▽

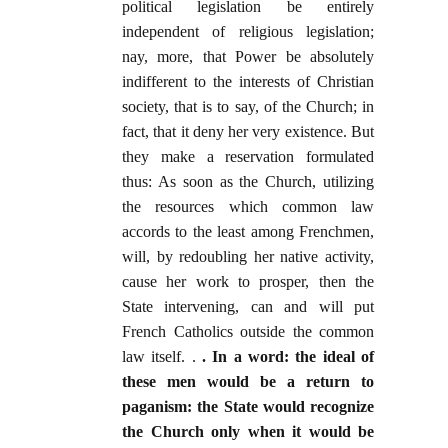
political legislation be entirely
independent of religious legislation;
nay, more, that Power be absolutely
indifferent to the interests of Christian
society, that is to say, of the Church; in
fact, that it deny her very existence. But
they make a reservation formulated
thus: As soon as the Church, utilizing
the resources which common law
accords to the least among Frenchmen,
will, by redoubling her native activity,
cause her work to prosper, then the
State intervening, can and will put
French Catholics outside the common
law itself. .
. In a word: the ideal of
these men would be a return to
paganism: the State would recognize
the Church only when it would be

△

#### [Job]
Read each line of the material, and wherever the word "will" turns up, copy that line.

#### [Result of this exercise]
will, by redoubling her native activity,
State intervening, can and will put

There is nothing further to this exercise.